YOUR INSTRUCTIONS
Please pull every line of text from the listing below word for word, leaving the pictures out.

DATA PROVIDED
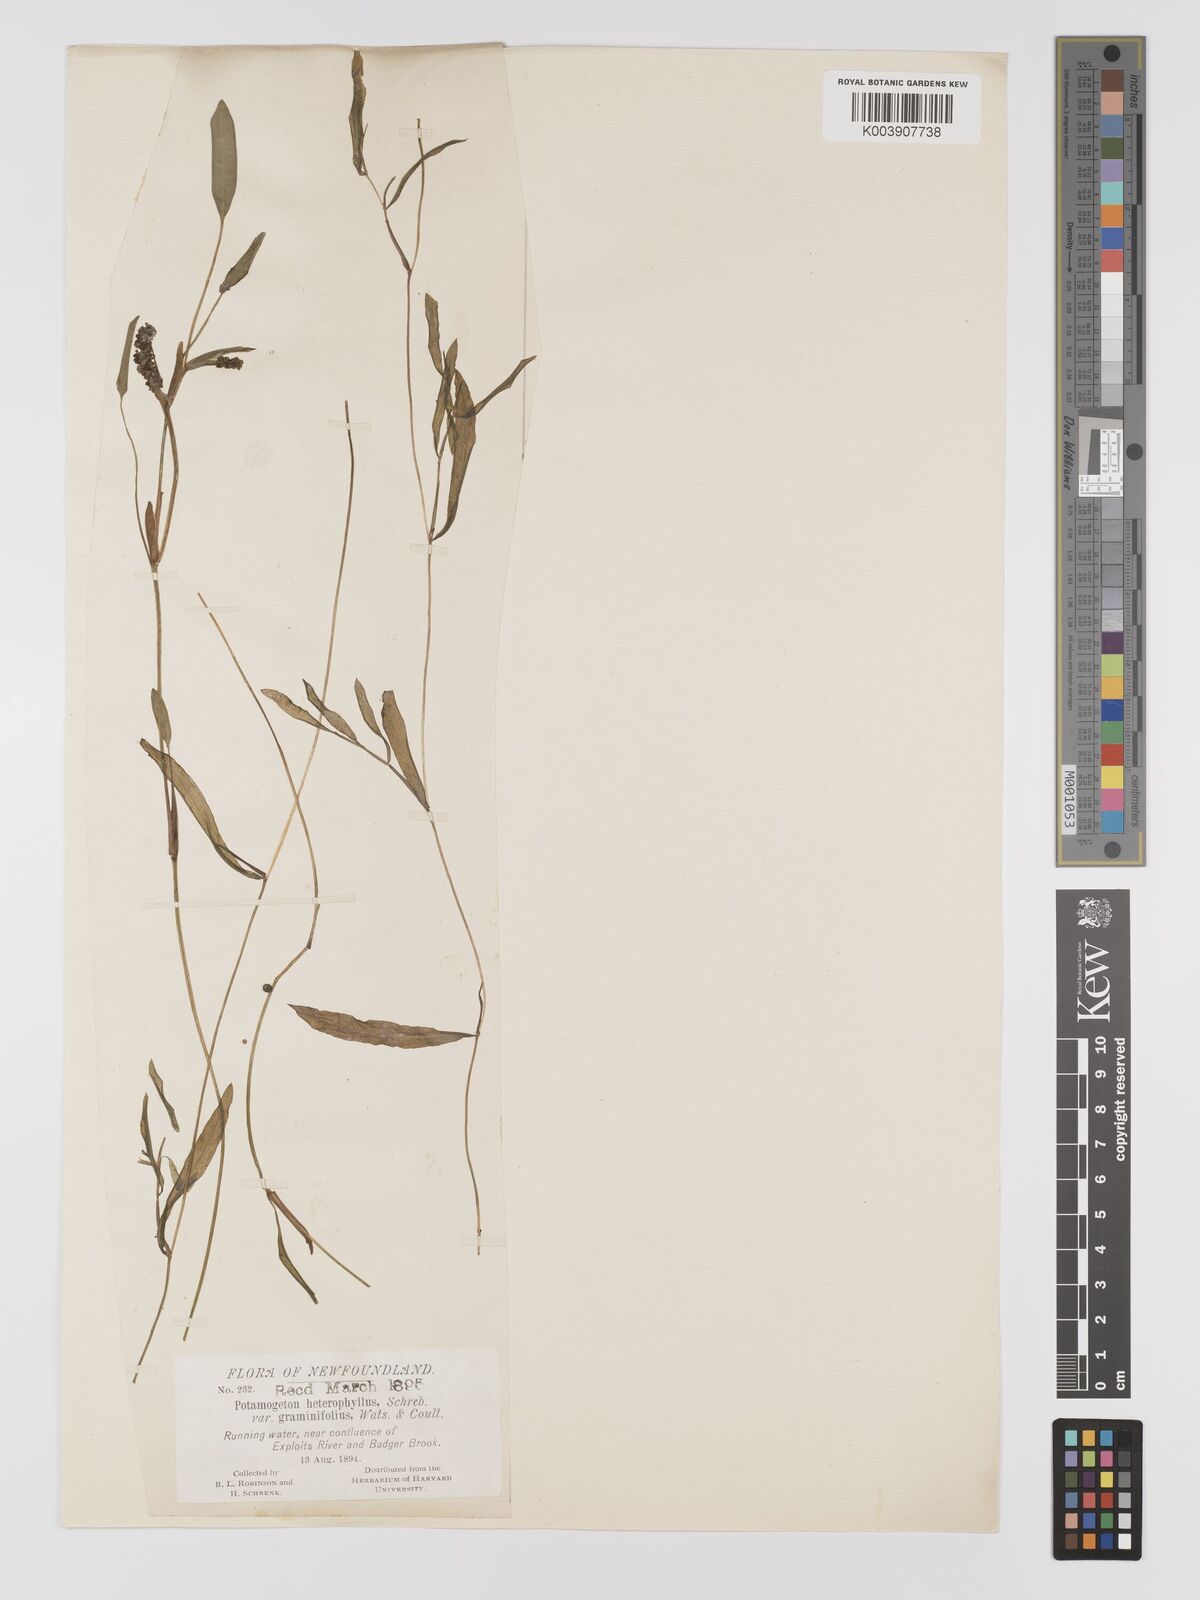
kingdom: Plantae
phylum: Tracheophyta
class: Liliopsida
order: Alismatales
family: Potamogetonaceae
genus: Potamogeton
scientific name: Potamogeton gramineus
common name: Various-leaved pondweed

REPLY TO THE EXERCISE
kingdom: Plantae
phylum: Tracheophyta
class: Liliopsida
order: Alismatales
family: Potamogetonaceae
genus: Potamogeton
scientific name: Potamogeton gramineus
common name: Various-leaved pondweed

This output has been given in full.